Employers in the Washington-Baltimore region offered part-time workers better perks this year, such as paid days off, in lieu of creating full-time positions, according to an annual survey of human resources officials to be released Tuesday.

This year, 73 percent of employers participating in the fifth annual Washington-Baltimore Metro Region Benefits Survey Report said they offered leave benefits to part-time employees, compared with 61 percent last year. Many extended medical, dental and 401(k) plans to employees who worked as few as 20 hours a week.

Employers might be willing to invest extra dollars to hold on to good part-time workers, personnel experts say, but are leery about investing more money to make them full time. That illustrates the fragility of the economic recovery, with some employers doing as much as they can short of expanding their payroll to boost productivity.

Employers "are trying to produce more with the folks they have. They're saying, 'Let me not overcommit my financial resources by bringing on new people,' " said Angelo Kostopoulos, president of Akron, a District-based firm that conducted the survey for the Human Resource Association of the National Capital Area, Washington Area Compensation and Benefits Association and local chapter of Worldwide Employee Benefits Network.

"There is an increased demand but not enough to warrant additional full-time folks," Kostopoulos said.

The 247-page study is based on a survey of 256 public and private employers with a total workforce of more than 224,000. Participants include the American Bankers Association, the Carlyle Group, Loudoun County government, Inova Health System, the Pew Research Center and CACI. About 70 percent of the employers were previously surveyed.

With rising health-care costs, employers continue to shift more of those expenses to workers.

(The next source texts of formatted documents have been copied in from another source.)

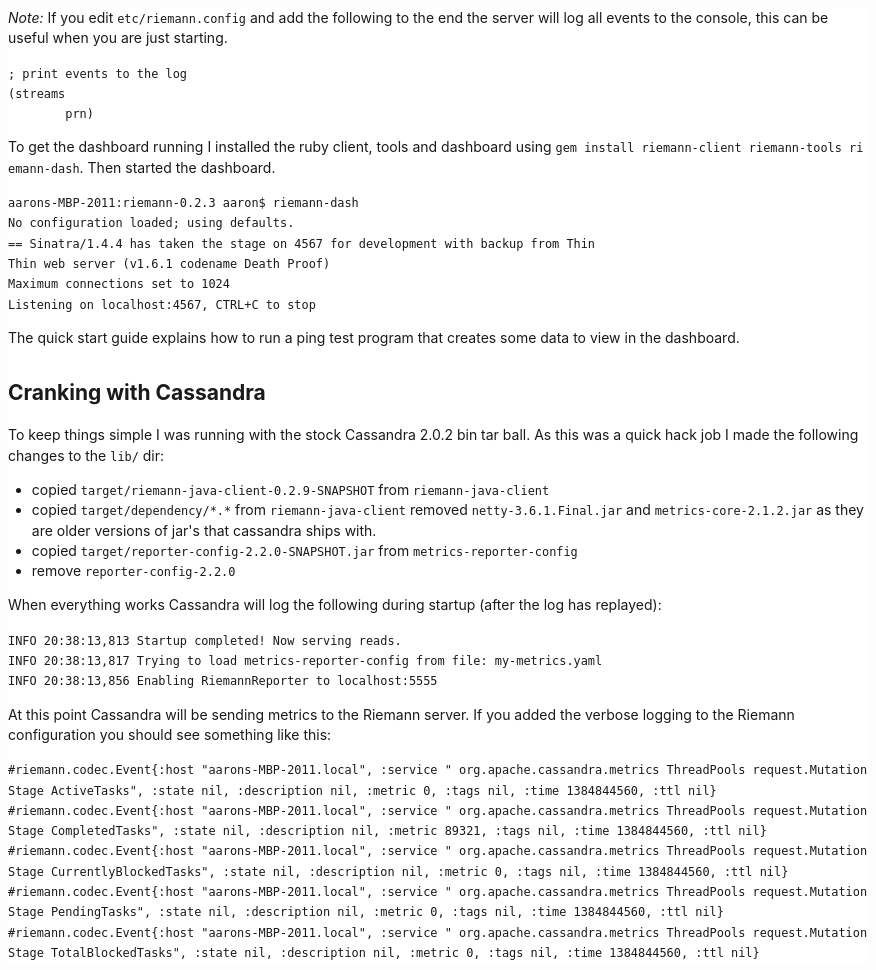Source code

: _Note:_ If you edit `etc/riemann.config` and add the following to the end the server will log all events to the console, this can be useful when you are just starting.
    
    ; print events to the log
    (streams
            prn)

To get the dashboard running I installed the ruby client, tools and dashboard using `gem install riemann-client riemann-tools riemann-dash`. Then started the dashboard.

    aarons-MBP-2011:riemann-0.2.3 aaron$ riemann-dash
    No configuration loaded; using defaults.
    == Sinatra/1.4.4 has taken the stage on 4567 for development with backup from Thin
    Thin web server (v1.6.1 codename Death Proof)
    Maximum connections set to 1024
    Listening on localhost:4567, CTRL+C to stop

The quick start guide explains how to run a ping test program that creates some data to view in the dashboard.

## Cranking with Cassandra

To keep things simple I was running with the stock Cassandra 2.0.2 bin tar ball. As this was a quick hack job I made the following changes to the `lib/` dir:

* copied `target/riemann-java-client-0.2.9-SNAPSHOT` from `riemann-java-client`
* copied `target/dependency/*.*` from `riemann-java-client` removed `netty-3.6.1.Final.jar` and `metrics-core-2.1.2.jar` as they are older versions of jar's that cassandra ships with.
* copied `target/reporter-config-2.2.0-SNAPSHOT.jar` from `metrics-reporter-config`
* remove `reporter-config-2.2.0`

When everything works Cassandra will log the following during startup (after the log has replayed):

    INFO 20:38:13,813 Startup completed! Now serving reads.
    INFO 20:38:13,817 Trying to load metrics-reporter-config from file: my-metrics.yaml
    INFO 20:38:13,856 Enabling RiemannReporter to localhost:5555

At this point Cassandra will be sending metrics to the Riemann server. If you added the verbose logging to the Riemann configuration you should see something like this:

    #riemann.codec.Event{:host "aarons-MBP-2011.local", :service " org.apache.cassandra.metrics ThreadPools request.MutationStage ActiveTasks", :state nil, :description nil, :metric 0, :tags nil, :time 1384844560, :ttl nil}
    #riemann.codec.Event{:host "aarons-MBP-2011.local", :service " org.apache.cassandra.metrics ThreadPools request.MutationStage CompletedTasks", :state nil, :description nil, :metric 89321, :tags nil, :time 1384844560, :ttl nil}
    #riemann.codec.Event{:host "aarons-MBP-2011.local", :service " org.apache.cassandra.metrics ThreadPools request.MutationStage CurrentlyBlockedTasks", :state nil, :description nil, :metric 0, :tags nil, :time 1384844560, :ttl nil}
    #riemann.codec.Event{:host "aarons-MBP-2011.local", :service " org.apache.cassandra.metrics ThreadPools request.MutationStage PendingTasks", :state nil, :description nil, :metric 0, :tags nil, :time 1384844560, :ttl nil}
    #riemann.codec.Event{:host "aarons-MBP-2011.local", :service " org.apache.cassandra.metrics ThreadPools request.MutationStage TotalBlockedTasks", :state nil, :description nil, :metric 0, :tags nil, :time 1384844560, :ttl nil}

This year, 25 percent said they raised co-payments, compared with 23 percent in 2009 and 20 percent in 2008.

Workers are being hit hardest by out-of-pocket expenses for medical care; 13 percent of employers said their workers experienced increases in those costs this year, compared with 8 percent in 2009 and 4 percent in 2008.

The recession has fueled and damped down two benefits trends.

High-deductible consumer-driven health plans are growing; 26 percent of employers this year said they offered them, compared with 7 percent in 2006. But wellness programs, such as weight loss and smoking cessation courses, are losing traction; 13 percent of employers said they offered the programs this year, after jumping to 14 percent in 2009 from 10 percent the year before.

The shift from pension to employee-contributed 401(k) and 403(b) plans continued to accelerate. This year, 98 percent said they offered employee-contributed retirement plans, compared with 72 percent last year. Only 19 percent of employers this year said they offered pension plans, compared with 23 percent last year.

After suspending matches for retirement programs in 2009, many employers said they resumed them this year, in many cases at 10 percent, down from 13.5 percent before the recession.

"Now that the economy is attempting to come back, a lot of employers have decided the sky is not about to fall," said Joan M. Passerino, chief benefits officer for the D.C. Retirement Board, who helped prepare the survey. But "you don't have a full resumption of what life was like before 2008 -- at least not yet."